"No! I make it a principle never now to patronize the paper currency or bullion ca m'est egal. Scotch notes are so atrociously filthy, and gold is too heavy for the pocket. I am hastening as fast as possible to my last shilling! Money is a bore! As for you, Dunbar, if you wished to borrow a glass of water, I shall not be the man to lend it! I would not for worlds be included among your 'rascally creditors!'"

"They beset my door so incessantly the week before we came here," said Sir Patrick, laughing, "that I played the fellows an admirable trick by connecting a strong galvanic battery with the knocker of the door, so that the more angrily they grasped it, the stronger was the shock they received. I sat with Wigton for an hour at the window in perfect fits, when we saw the look of astonishment and terror with which, one after another, they staggered away. One impudent rascal absolutely succeeded in serving a writ on me for £200, but happening to have as much in the house, I thought it best for once to pay him off, and——"

"This is a most remarkable story! almost incredible!" exclaimed Captain De Crespigny, laughing; "not so much your being arrested, for that might happen to any of us, any day, but your having £200 in the house, Dunbar! Excuse me there! I have as much credulity as most people, but you should keep to probabilities!"

"If one could pay people off with golden opinions," observed Sir Patrick conceitedly, "I flatter myself in that case, that all my creditors might be more than satisfied."

"When are those fellows to have their next meeting?"

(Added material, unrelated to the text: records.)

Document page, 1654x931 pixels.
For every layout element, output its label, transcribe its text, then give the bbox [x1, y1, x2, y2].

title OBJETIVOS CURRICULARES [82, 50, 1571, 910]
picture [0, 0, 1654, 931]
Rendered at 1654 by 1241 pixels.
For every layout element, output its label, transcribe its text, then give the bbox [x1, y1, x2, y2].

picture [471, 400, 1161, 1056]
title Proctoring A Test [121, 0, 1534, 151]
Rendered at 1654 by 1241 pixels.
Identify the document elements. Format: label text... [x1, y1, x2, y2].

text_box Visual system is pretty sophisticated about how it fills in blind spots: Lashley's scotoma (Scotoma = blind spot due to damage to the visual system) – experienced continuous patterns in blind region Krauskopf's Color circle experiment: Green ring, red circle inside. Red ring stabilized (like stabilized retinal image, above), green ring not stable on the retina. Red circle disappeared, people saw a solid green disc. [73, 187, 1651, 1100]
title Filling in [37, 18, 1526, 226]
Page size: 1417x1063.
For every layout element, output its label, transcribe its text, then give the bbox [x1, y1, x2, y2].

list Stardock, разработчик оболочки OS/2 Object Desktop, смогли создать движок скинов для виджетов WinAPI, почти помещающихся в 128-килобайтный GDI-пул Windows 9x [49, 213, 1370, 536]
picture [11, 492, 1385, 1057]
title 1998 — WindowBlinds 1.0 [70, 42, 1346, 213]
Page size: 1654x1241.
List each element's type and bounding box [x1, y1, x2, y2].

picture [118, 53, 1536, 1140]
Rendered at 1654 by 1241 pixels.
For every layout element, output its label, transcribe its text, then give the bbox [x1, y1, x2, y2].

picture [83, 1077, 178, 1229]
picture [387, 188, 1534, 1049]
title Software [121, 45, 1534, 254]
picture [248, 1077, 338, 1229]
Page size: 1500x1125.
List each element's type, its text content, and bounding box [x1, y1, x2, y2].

"I wish we knew, that I might give them a harangue on agricultural distress!" replied Sir Patrick, carelessly plunging his whole hand into his luxuriant hair. "It gives me no scruple to disappoint the shop-keeping world! None whatever! These rascals have not the slightest hesitation in making punctual customers pay their bills twice, therefore it is quite fair that others should not pay at all. I could point out a dozen of my tradespeople who, knowing they risk only a sheet of paper by re-sending their bills a year after they are paid, make a practice of doing so. If the ill-used customer produces a receipt, why then, an angry bow and a sulky apology are all the satisfaction to be got; but if the receipt, by good chance, be lost, then he becomes perfectly cheatable, and no remedy can be had but to pay over again! I have seen the thing happen fifty times, long ago, when I really did sometimes pay my debts, and of course never took the trouble to keep any receipts."

"On such occasions," said Captain De Crespigny, "the offending shopkeeper, when proved in the wrong, should be fined double the amount of his bill, to be expended for the benefit of meritorious men like you and me, Dunbar, who cannot pay once. The sight of every poor man I meet gives me a moral to avoid poverty, coute qui coute; but as for you, Dunbar, prudence and economy are not certainly to be enumerated in the catalogue of your many virtues! As sure as your name is Patrick, if £1000 dropped into your pocket now, it would be squandered with the liberality of a prince before you walked to the next street."

"Most uncommonly true, De Crespigny!" replied Sir Patrick, ringing to order a fresh bottle of claret. "But in these days of bankruptcies, revolutions, robberies, sudden deaths, and murders, the only way to make sure of enjoying my own is, to spend it immediately. In that case there can be no mistake! I long ago discovered that it is impossible to be both merry and wise; therefore give me joy at any price. Happiness is to be bought, like everything else, if people have only the heart to pay for it. In my opinion a long face and a short purse are the two great evils of existence, both to be avoided at the risk of one's life."

"Perfectly unanswerable, Dunbar! Money is the patent sauce for giving a relish to everything! It throws dust in the eyes of all the world, till they can observe none of our faults, and yet see all our perfections magnified and enlarged, as we see them ourselves. Misers make money the end of life, but we make it the only means of enjoying existence; a sure ticket to pleasure of every kind and of every degree!"

"One of these years, De Crespigny, your grave will be dug with a golden spade! You are growing mercenary! But every man living is, in one way or other, deranged about money;—those who have much, hoarding as if their lives depended on amassing another shilling."